An artificial intelligence program is algorithmic: You write a series of instructions that are based on conditionals, and you anticipate what the problems might be. AI robot soccer players make mistakes because you can’t possibly anticipate every possible scenario on a field. Instead of writing algorithms, we have our BBDs play sample games and learn, just the way you train your dog to do tricks.
At the invitation of the Defense Advanced Research Projects Agency, we incorporated a brain of the kind that we were just talking about into a Segway transporter. And we played a match of soccer against Carnegie Mellon University, which worked with an AI-based Segway. We won five games out of five. That’s because our device learned to pick up a ball and kick it back to a human colleague. It learned the colors of its teammates. It did not just execute algorithms.
It’s hard to comprehend what you are doing. What is the equivalent of a neuron in your brain-based device?
A biological neuron has a complex shape with a set of diverging branches, called dendrites, coming from one part of the center of the cell, and a very long single process called an axon. When you stimulate a neuron, ions like sodium and potassium and chloride flow back and forth, causing what’s called an action potential to travel down the neuron, through the axon, to a synapse. At the synapse, the neuron releases neurotransmitters that flow into another, postsynaptic neuron, which then fires too. In a BBD, we use a computer to simulate these properties, emulating everything that a real neuron does in a series of descriptions from a computer. We have a set of simple equations that describe neuron firing so well that even an expert can’t tell the difference between our simulation spikes and the real thing.

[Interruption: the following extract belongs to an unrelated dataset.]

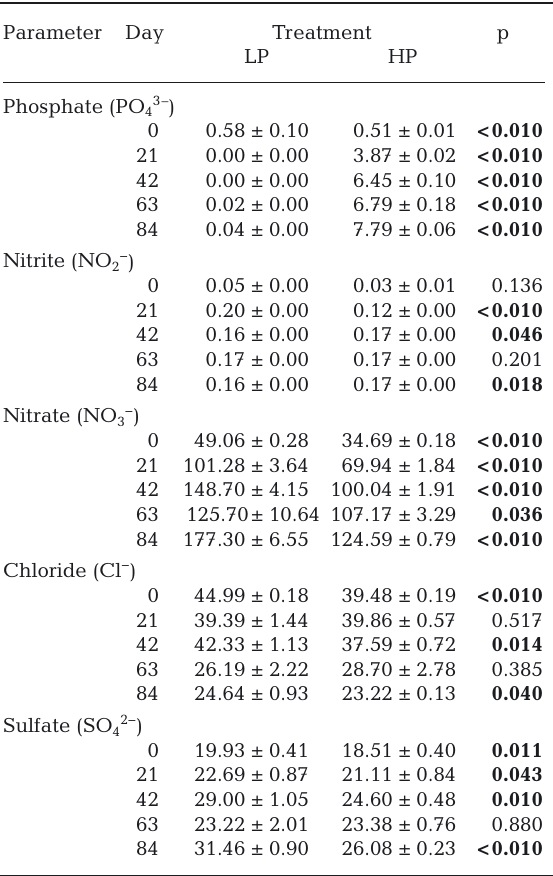
fed the HP diet than the LP diet for most of the sam- pling events (Table 5). The geosmin concentrations of trout fillets were higher in fish fed the HP diet versus the LP diet. A pairwise comparison showed significantly higher geosmin levels in fish fillet with fish fed the HP diet (3.13 µg kg −1 and 2.42 µg kg −1 ) than fish fed the LP diet (1.29 µg kg −1 and 1.36 µg kg −1 ) for Weeks 3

All these simulations and equations sound a lot like the artificial intelligence ideas that haven’t been very successful so far. How does your concept for a conscious artifact differ?
The brain can be simulated on a computer, but when you interface a BBD with the real world, it has the same old problem: The input is ambiguous and complex. What is the best way for the BBD to respond? Neural Darwinism explains how to solve the problem. On our computers we can trace all of the simulated neuronal connections during anything the BBD does. Every 200 milliseconds after the behavior, we ask: What was firing? What was connected? Using mathematical techniques we can actually see the whole thing converge to an output. Of course we are not working with a real brain, but it’s a hint as to what we might need to do to understand real brains.
When are we going to see the first conscious artifact emerge from your laboratory?
Eugene Izhikevitch [a mathematician at the Neurosciences Institute] and I have made a model with a million simulated neurons and almost half a billion synapses, all connected through neuronal anatomy equivalent to that of a cat brain. What we find, to our delight, is that it has intrinsic activity. Up until now our BBDs had activity only when they confronted the world, when they saw input signals. In between signals, they went dark. But this damn thing now fires on its own continually. The second thing is, it has beta waves and gamma waves just like the regular cortex—what you would see if you did an electroencephalogram. Third of all, it has a rest state. That is, when you don’t stimulate it, the whole population of neurons stray back and forth, as has been described by scientists in human beings who aren’t thinking of anything.
In other words, our device has some lovely properties that are necessary to the idea of a conscious artifact. It has that property of indwelling activity. So the brain is already speaking to itself. That’s a very important concept for consciousness.